The greatest power that can inspire everyone towards this spiritual love is the power of example – the example of saintly individuals leading a life of devotion to God and service to all living beings.
The Pandavas exemplified such love through their personal lives, their just rule and their tolerant acceptance of the injustices inflicted upon them by the Kauravas. Arjuna’s readiness to even accept death for avoiding a bloody war, as expressed in the Bhagavad-gita (01.45), confirms that he was not at all power-hungry.
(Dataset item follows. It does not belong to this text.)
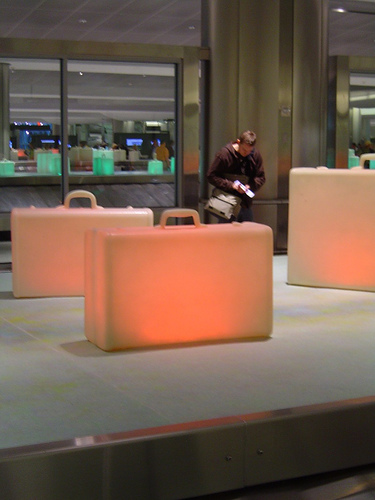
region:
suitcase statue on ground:
[72, 212, 294, 343]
Krishna himself showed the power of example when despite being the most powerful warrior in the world he went to the Kauravas as a humble peace envoy. His example of humility coupled with his sound reasoning influenced many of the Kuru leaders, but not Duryodhana.
Some people like Duryodhana are totally blinded by their greed for power. Such people if they gain power can become monstrous misleaders who can harm millions.
To prevent such a calamity, they need to be taught in the only language they understand: the example of power. They can be silenced and subdued only by a display of power greater than theirs, as happened at Kuruksehtra after Krishna spoke the Gita.
What makes Gita wisdom enduring and endearing is not its contextual call for unleashing the example of power, but its universal call for unveiling the power of example.
"Better for me if the sons of Dhrtarastra, weapons in hand, were to kill me unarmed and unresisting on the battleﬁeld."